Ryzen in the UK; no parts to build with

Building a Ryzen system in the UK in March is very, very hard. There are almost no motherboards (apart from Asus), and the two boards that I've considered are very much "not in stock".

I want to build a new desktop/workstation type computer, mostly for work, and I'm currently see-sawing between Ryzen 1700X and Intel 6850k. The Ryzen 1700X has more cores/threads, but the 6850K is much older and, thus, all the bugs are (mostly) ironed out on the boards and chips. Oh, and the 6850k is about £150 more expensive in the UK, which probably doesn't make much difference.


The systems

The Ryzen system on partpicker (highlights):

  • Ryzen 1700X
  • Gigabyte Gaming K5 motherboard

vs the Intel 6800k system on partpicker:

  • Intel 6850k
  • ASRock X99 Extreme4 motherboard

They both have:

  • An RX480 graphics card (I have a Freesync 1440p ultrawide monitor)
  • 16GB of RAM
  • A 500GB m.2 drive
  • Case, PSU and copy of Windows

The differences:

  • The Ryzen multitasking performance is around 25% better than the 6850k.
  • The single core performance is around 12% worse than the 6850k.
  • The Ryzen system is £150-£250 cheaper (getting the CPU for £500 might be a challenge).
  • I can buy all the bits for the Intel system today; I probably have to wait 2 weeks to get all the bits for the Ryzen.
  • The Intel system is a known quantity; the Ryzen system is brand new and the quirks are still being worked out.

My proposed desktop usage

I currently use a laptop. It's a 2011 era 13" MacBook Pro with two SSDs (no DVD-RW, as it was replaced with an SSD), and 16GB of RAM. The CPU is an Intel(R) Core(TM) i5-2435M CPU @ 2.40GHz (straight from lscpu!) which has a 'score' of 3287. For comparison a 1800X is 15380 (no 1700X score yet) and a 6850k is 14510. Note that these are synthetic scores, but give an indication of how fast the chip would be. I expect the 1700X to be around 14000 as it's about 10% slower than an 1800X.

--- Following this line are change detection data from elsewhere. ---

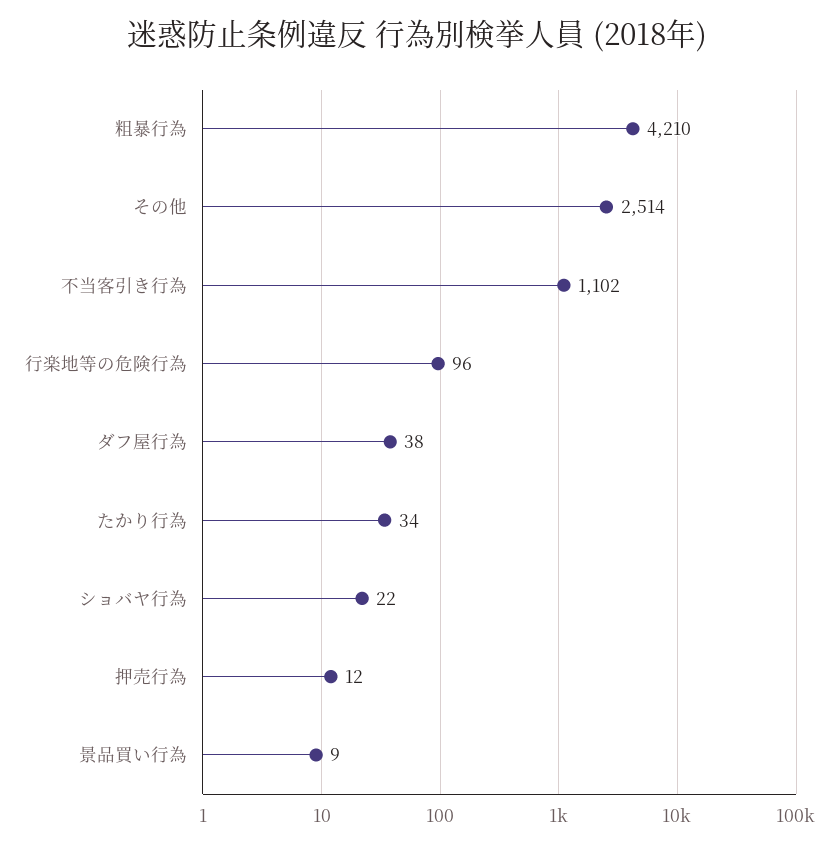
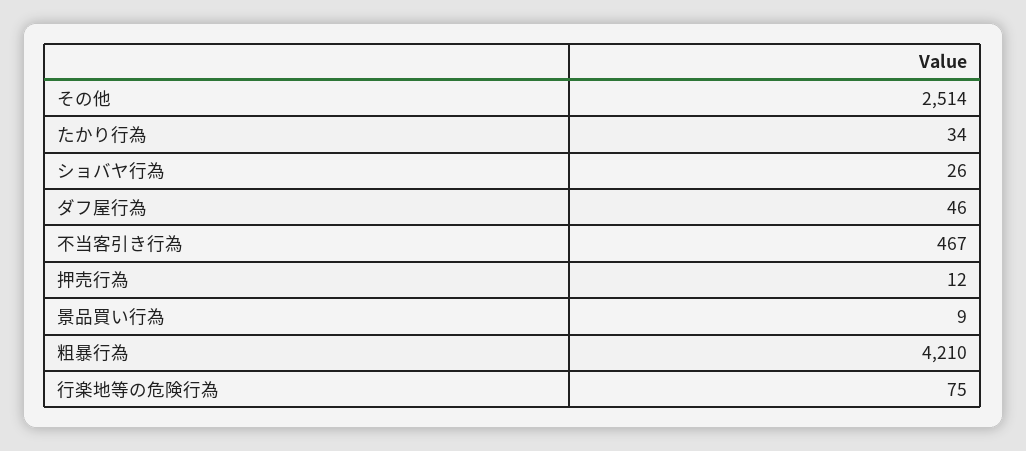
  {
    "粗暴行為": 4210,
    "その他": 2514,
-   "不当客引き行為": 1102,
+   "不当客引き行為": 467,
-   "行楽地等の危険行為": 96,
+   "行楽地等の危険行為": 75,
-   "ダフ屋行為": 38,
+   "ダフ屋行為": 46,
    "たかり行為": 34,
-   "ショバヤ行為": 22,
+   "ショバヤ行為": 26,
    "押売行為": 12,
    "景品買い行為": 9
  }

What my current laptop does really badly at is:

  • Running Google hangouts.
  • Running Bluejeans conferencing software.
  • Doing lots of LXC/LXD containers (I work with Juju/OpenStack).
  • Anything single-threaded that eats processing time (compression, saving PDFs from scanned images, etc.)

Obviously, I'm comparing an old laptop with a modern desktop, so the performance improvements will be there with whatever desktop I choose to build, within reason.

Planned Usage

The general plan is to replace the laptop for day-to-day usage (work + leisure), with the laptop being relegated for travel and in-front-of-the-tv usage. However, there will also be opportunities for new usage:

  • Games!

Yes, there's an opportunity to be able to play modern AAA titles on the thing, especially when Vega comes out. I fancy playing the latest Tomb Raider titles. Don't judge me.

However, I also develop; some of that requires compilation of big projects, and that will be a lot faster. And, then from a graphics perspective, I have a photo archiving project coming up that will be doing lots of de-duplication, scanning and processing to find faces, etc. that would benefit from a fast machine.

So, no, I'm not doing massively parallel processing or other maths/CPU intensive applications. The day-to-day stuff that will definitely get better is:

  • Using Hangouts/Bluejeans whilst also being able to do anything else. e.g. editing a Google doc, etc.
  • Running virtual machines locally and being able to do anything else.
  • Watching a YouTube video at the same time as scanning and it not skipping!
  • And various other tasks where more than 2 processes are competing for resources.

Also, I now have a 1440p ultrawide monitor which will require a decent graphics card. The HD-3000 in the laptop can just drive the monitor at 30Hz, but playing videos or just moving windows around causes tearing and other dynamic artifacts. Obviously, an RX480 or better will help with that, but not AAA games; hence Vega in the future.

The dilemma

The options:

  1. Do I build an X99 + 6850k system now.
  2. Do I wait 2-3 weeks and build an X370 + 1700X system.

The issues:

  1. Is it worth being an early adopter for a brand new chipset and processor from AMD for my primary work machine?
  2. Should I try to maximise the performance/£ ratio by going with the Ryzen?

That's where I am. I'll let you know how I get on.